Un toro que no deja de levantarse

En la edición de 2016 del festival de BCNegra moderé una mesa con tres escritores escoceses de novela negra, Denise Mina, Louise Welsh y Peter May, que tenían en común haber nacido o residido en Glasgow. Aún resuenan en mis oídos las risas sincronizadas cuando les pregunté si la ciudad era tan propicia al género que los unía como inducía a pensar la obra de William McIlvanney. “Si lo dudas por un instante es que no has puesto un pie en ella”, bramó May. “En Glasgow siempre parece que la guerra acaba de terminar, sus nutrientes básicos son los recuerdos porque ha sido destruida y levantada muchas veces”, terció Mina.

Seis años después de aquel encuentro, Alan Parks, otro ilustre colega del trío citado, un nuevo custodio de la magia negra de Glasgow visitaba a principio de año el festival BCNegra para presentar Bobby March vivirá para siempre (Tusquets), la tercera entrega -tras Enero sangriento e Hijos de febrero– de una de las mejores series policíacas surgidas en los últimos años. Un agente -Harry McCoy-, la urbe portuaria y sórdida, y los primeros años de la década de los 70, son los marcos esenciales de una obra en marcha que encaja a la perfección en el legado que con más ansias recogió el tartan noir: la línea dura o hard-boiled de los años 30 y 40, con Dashiell Hammett, Raymond Chandler y Ross MacDonald a la cabeza, crítica social a borbotones por medio de un retrato nada complaciente de la metrópolis, donde el crimen es transversal, las calles son zonas de guerra, todo el mundo se busca la vida como puede y los buenos sentimientos son tréboles de cuatro hojas. Ambientada durante una inclemente ola de calor, Bobby March vivirá para siempre no hará las delicias del Patronato de Turismo de la ciudad más grande del país: “En Glasgow no estaban acostumbrados a ese clima, a la ciudad no le sentaba nada bien. El sol abrasador dejaba en evidencia la realidad de la ciudad; no había nubes ni lluvia para suavizar la imagen. La luz del sol evidenciaba la decadencia, la suciedad de las calles, los rostros demacrados de un grupo de hombres temblorosos en la puerta de una licorería esperando a que abriesen.

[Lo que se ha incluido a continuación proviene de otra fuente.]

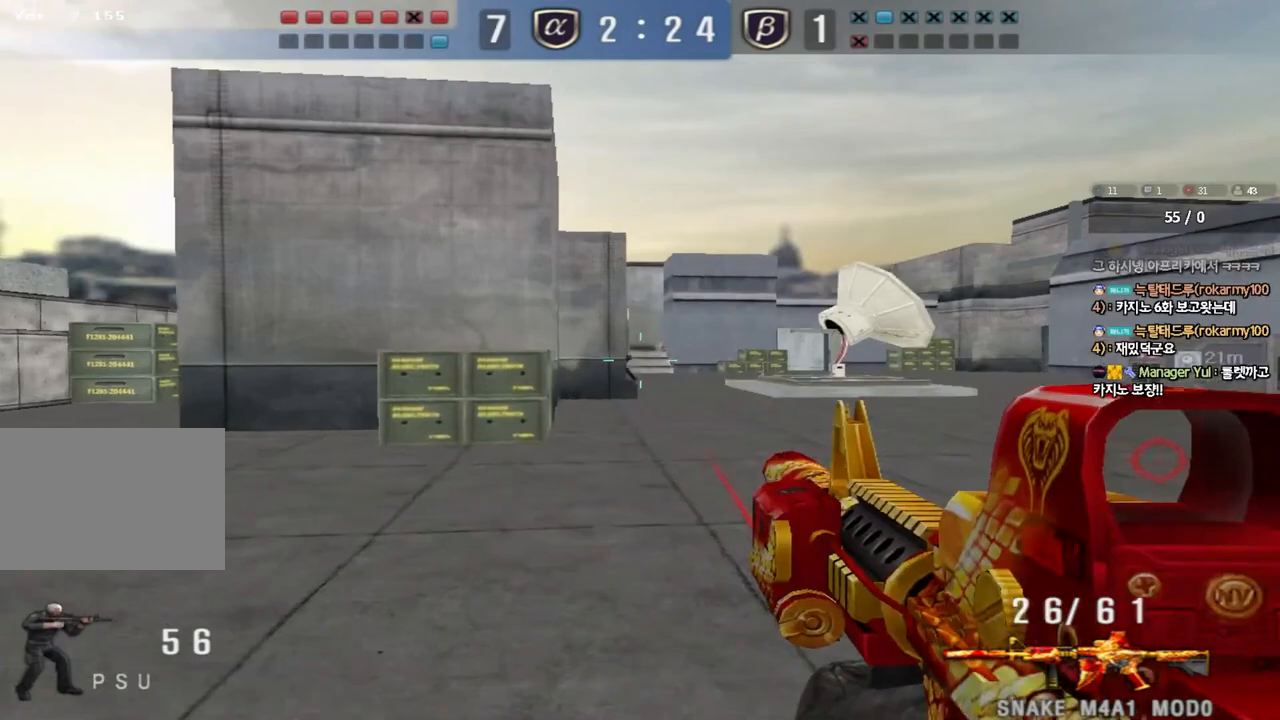
{"keys": ["w"], "events": [[200, "ctrl", "down"], [200, "d", "up"], [217, "w", "up"], [317, "a", "down"], [333, "ctrl", "up"], [333, "w", "down"], [483, "a", "up"]]}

La ciudad estaba cubierta de polvo, seca; incluso el olor era diferente, a asfalto caliente y alcantarillas y contenedores de basura recalentados. Era la clase de clima que provoca que la gente pierda los nervios, que cometa estupideces, que beba en exceso, que se pelee, el tipo de cosas que a Glasgow menos le convenían”.

Como en las entregas anteriores, Parks, que se doctoró en Filosofía Moral y trabajó como director creativo para el sello discográfico Warner Music UK, comprime varias líneas argumentales -aquí, la desaparición de una niña, la muerte de una estrella del rock en una habitación de hotel, una serie de robos y la fuga de una adolescente- en unos pocos días, lo que otorga un enorme nervio narrativo a los libros. La otra mitad de la receta la pone McCoy, una fuerza de la naturaleza, un detective acechado por los fantasmas de los abusos sexuales que sufrió de niño en internados católicos, horror que le impulsa a intentar corregir con ferocidad los modos en que el poderoso se aprovecha del débil; en envenenada deuda eterna con un amigo de la infancia y narcotraficante sanguinario, Steven Cooper, que intentó protegerlo cuanto pudo; amante ocasional de una prostituta y que al recurrente abuso del alcohol de los de su gremio en la ficción añade drogas de viejo y nuevo cuño que debería estar persiguiendo en la calle. Un toro que no deja de levantarse y de volver a caer, igual que la ciudad que lo aprisiona; la resolución de casos como otro tipo de dosis para el alivio fugaz de los males del mundo y los males privados.

 

Tres veces apestado

Alan Parks no es el único que estos días nos grita “Glasgow me mata” desde las mesas de novedades pues su última novela está en asombrosa longitud de onda con El Quáquero (Catedral)de Liam McIlvanney, hijo del mito, lo han adivinado, demostración de que en ocasiones el talento es directamente transferible por la vía sanguínea. Estamos en 1969, apenas a cuatro años de que en el reino de la fantasía noir glasgowiana desaparezca la niña que propulsará Bobby March vivirá para siempre, pero, a diferencia de ese 1973 que cocerá a la población local, la ciudad atraviesa un invierno crudísimo, objeto de frecuentes tormentas “abriéndose paso por las hileras de casas adosadas, desparramando tejas de pizarra y sacudiendo chimeneas”. Lo que les faltaba a las clases humildes en un contexto de “erradicación de los suburbios, reurbanización, barrios enteros perdidos con la demolición de los edificios, calles despejadas, familias diseminadas. Algunas iban a las nuevas, grandes viviendas de protección oficial de las afueras de la ciudad, pero la mayoría se marchaba. Se iban a las nuevas ciudades costeras o, más lejos, a Canadá, Estados Unidos, emigraban a Adelaida y Wellington. Una vida nueva en lugares soleados que dejaba atrás la mugre de las ratoneras donde vivían”.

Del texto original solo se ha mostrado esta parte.